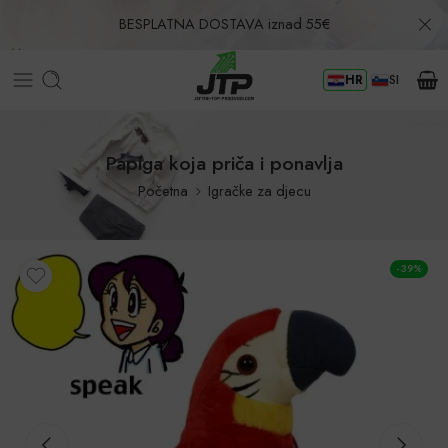
BESPLATNA DOSTAVA iznad 55€
HR
SI
Povrat u roku od 30 dana!
Papiga koja priča i ponavlja
Početna
Igračke za djecu
-39%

====

◆ **Task objective**
Retype the listing exactly. Leave the pictures out.

◆ **Solution**
BESPLATNA DOSTAVA iznad 55€
HR
SI
Povrat u roku od 30 dana!
Papiga koja priča i ponavlja
Početna
Igračke za djecu
-39%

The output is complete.